We report on a planar poly(acrylic acid) (PAA) brush as a new kind of materials coating showing a variable protein resistance that can be controlled by the ionic strength of the protein solution. Using neutron reflectometry it has been found that a silicon wafer covered with a PAA brush strongly binds bovine serum albumin (BSA) under electrostatic repulsion. However, when adding sodium chloride to the protein solution, the PAA brush appears essentially protein resistant, although the direct repulsive electrostatic forces between BSA and PAA are screened under this condition. This effect of salt is unique and in agreement with that found earlier for the binding of proteins to spherical PAA brush particles. From the analysis of the neutron reflectivities, the protein density profile across the interface has been determined. At low ionic strength in the solution, BSA penetrates deeply into the PAA brush.
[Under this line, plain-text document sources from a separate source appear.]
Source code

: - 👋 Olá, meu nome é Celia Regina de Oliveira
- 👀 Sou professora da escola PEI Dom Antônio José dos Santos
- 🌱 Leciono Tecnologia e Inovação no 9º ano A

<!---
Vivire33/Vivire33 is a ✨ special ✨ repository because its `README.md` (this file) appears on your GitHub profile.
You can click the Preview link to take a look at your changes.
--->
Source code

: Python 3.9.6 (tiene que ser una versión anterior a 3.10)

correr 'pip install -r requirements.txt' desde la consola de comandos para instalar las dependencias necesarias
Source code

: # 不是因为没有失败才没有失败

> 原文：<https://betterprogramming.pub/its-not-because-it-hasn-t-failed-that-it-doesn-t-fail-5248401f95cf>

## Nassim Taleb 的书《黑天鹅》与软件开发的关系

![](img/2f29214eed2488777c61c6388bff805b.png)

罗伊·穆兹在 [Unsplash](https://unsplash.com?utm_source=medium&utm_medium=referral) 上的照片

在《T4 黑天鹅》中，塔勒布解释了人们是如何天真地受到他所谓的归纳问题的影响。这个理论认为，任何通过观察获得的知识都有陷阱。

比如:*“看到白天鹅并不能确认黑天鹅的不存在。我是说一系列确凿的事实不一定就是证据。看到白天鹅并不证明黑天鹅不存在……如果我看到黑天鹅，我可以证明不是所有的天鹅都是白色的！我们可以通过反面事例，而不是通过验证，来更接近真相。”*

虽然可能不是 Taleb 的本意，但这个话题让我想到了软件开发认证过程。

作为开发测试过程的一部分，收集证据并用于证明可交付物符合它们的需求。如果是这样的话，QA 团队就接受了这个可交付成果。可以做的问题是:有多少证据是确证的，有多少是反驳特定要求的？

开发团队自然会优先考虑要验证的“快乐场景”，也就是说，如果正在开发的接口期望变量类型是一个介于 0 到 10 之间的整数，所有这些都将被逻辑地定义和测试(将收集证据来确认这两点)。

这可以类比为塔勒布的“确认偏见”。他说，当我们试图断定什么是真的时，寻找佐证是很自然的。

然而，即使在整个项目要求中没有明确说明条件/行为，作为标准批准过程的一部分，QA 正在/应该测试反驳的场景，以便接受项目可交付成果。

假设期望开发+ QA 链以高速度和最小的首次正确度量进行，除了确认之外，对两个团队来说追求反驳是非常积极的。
In this view, the immobilization of proteins at a poly(acrylic acid) brush may be regarded as an entrapment within a confined geometry rather than an adsorption to a two-dimensional interface. A simple mean-field argument is given that explains these experimental findings. The model predicts a large gain of free energy associated with the release of BSA counterions on transferring a BSA molecule from the solution into the PAA brush. The free energy of this counterion "evaporation" is entropic in nature and dominates over the electrostatic repulsion between the BSA molecule and the like-charged PAA brush.